1. Curious Selection: We believe in second chances. Maybe even third when it comes to sports, if you weigh in the role of injuries and wavering form. But please, BCCI, stop trying to make Gautam Gambhir and Parthiv Patel happen. At a time when the team should invest in young talent, the roster reads more like a “who’s who” of Team India 2004. We get the presence of stalwarts who have contributed to many a series win, but Gambhir and Patel have hardly had more than fleeting moments. Key word: Fleeting.

2. Sehwag’s Sustainability: Virender Sehwag is that player who is oh-so-great when he’s on, and oh-so-wrong when he’s off. But at this leg of Veeru’s career, India needs the batsman to step up to the plate and assume the role he was seemingly brought on to play. Because since the Holy Trinity of yore–Sachin Tendulkar, Rahul Dravid and Sourav Ganguly–Sehwag hasn’t quite taken the reigns of resident (and, more importantly, dependable) senior in the batting order. In other words, go big or go home, Sehwag.

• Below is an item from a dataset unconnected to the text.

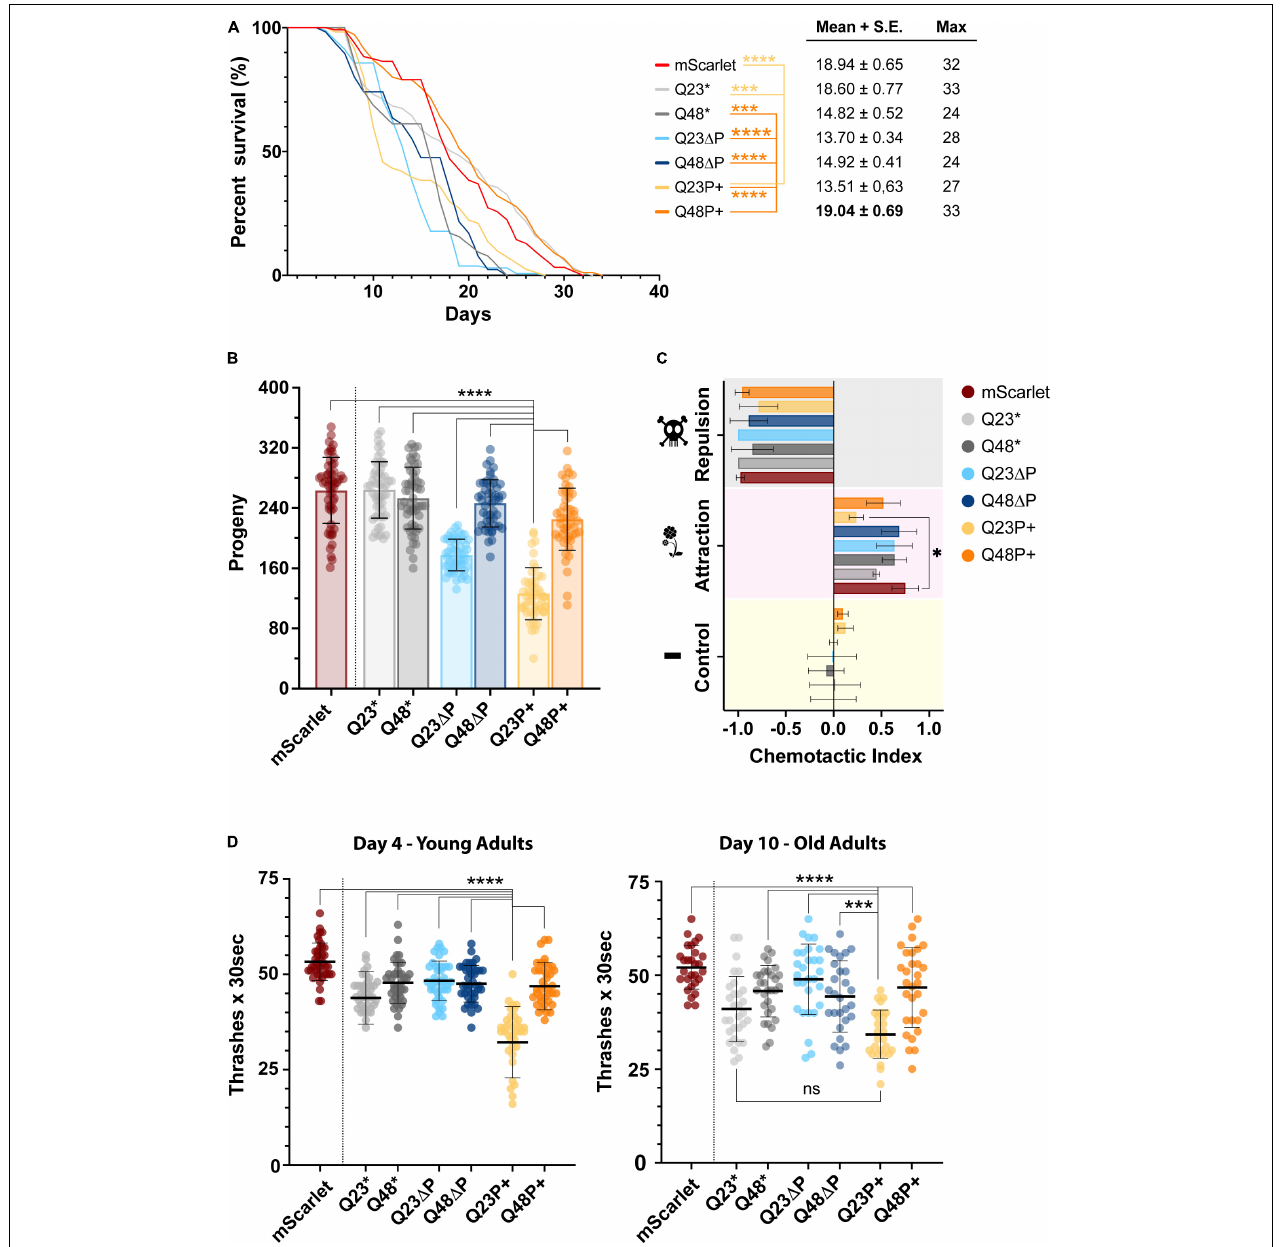
FIGURE 5 | The expanded proline is beneficial in vivo in the presence of pathogenic, but not physiological polyQ tracts. (A) Lifespan assay, illustrated with a Kaplan-Mayer plot, of selected C. elegans HTTEx1 mutant strains alongside the mScarlet control strain. Three independent repeats were performed of at least 120 nematodes each. On the right are shown the mean and standard error, and the maximum lifespan values for each strain. For significance a log-rank test was performed ( ∗∗∗ p < 0.000001; ∗∗∗∗ = p < 0.0000001 ). Only selected values of significance are shown, for a full table of significance refer to Supplementary Table 3 . (B) Scatter dot plot with bar of the progeny assay performed for selected C. elegans HTTEx1 strains and mScarlet control. The average number of offsprings recorded from three independent repeats, of 20 nematodes each, is shown as mean ± SD. Significance is calculated performing a one-way ANOVA followed by Tukey’s post hoc test and assuming 95% confidence interval ( ∗∗∗∗ = p < 0.0001 ). (C) Grouped bar plot of chemotactic assay performed on selected C. elegans HTTEx1 mutant strains alongside the mScarlet control strain. Shown is the mean ± SD of three independent repeats. The chemotaxis index is calculated between the whole nematode plate cohort and the nematodes present on the test substance quadrant, either an attractant (1% benzaldehyde), a repellent (50% benzaldehyde) or a control substance (EtOH). Significance was tested with a one-way ANOVA followed by Tukey’s post hoc test and assuming 95% confidence interval ( ∗ = p < 0.05 ). (D) Scatter dot plot of the thrashing assay performed on selected C. elegans HTTEx1 strains and mScarlet control strain, on young day 4 nematodes and on old day 10 nematode. The average number of thrashes performed in M9 liquid medium every 30 s is shown as mean ± SD. Between 30-45 nematodes per strain were analyzed in three independent repeats. For significance, a one-way ANOVA followed by Tukey post hoc test assuming 95% confidence interval was performed ( ∗∗∗ = p < 0.001 ; ∗∗∗∗ = p < 0.0001 ). For clarity, only selected significance results are shown for figures (B) and (D) , for a full list of significance refer to Supplementary Table 4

3. Perennial Politics: The media loves to add fuel to the fire, but rumor has it there’s a fair amount of miscommunication behind closed doors. Captain MS Dhoni is already being slammed by former leaders and cricket pundits alike for mishandling the team in its ODI format. The latest headlines had to do with Dhoni calling the senior batsmen “slow”, and an allegedly irked Sehwag responding in oblivion to his captain’s remarks. We hope there isn’t a genuine rift among the team, because we all know how that’s gone in the past. Need we remind you of certain periods during the Ganguly and Dravid captaincy years?

4. His Sainthood Sachin: We don’t want to say it. The mere thought of it brings a tear to our eyes. But all good things must come to an end, and now that Sachin Tendulkar has held that coveted World Cup trophy, it just might be time to bow out on top. That the Little Master is a legend and currently the greatest batsman to have played the game is hardly contestable. And so while cricket won’t be the same without his magic touch, Tendulkar has averaged just 18 runs from five games in the current series. Given nothing will tarnish his career at this point–and we don’t think the BCCI would ever dare drop him from the squad–Tendulkar should determine (or realize, in this case) that it might be time to bid adieu to the shorter format of the game and make way for the talent his indescribably illustrious career has inspired.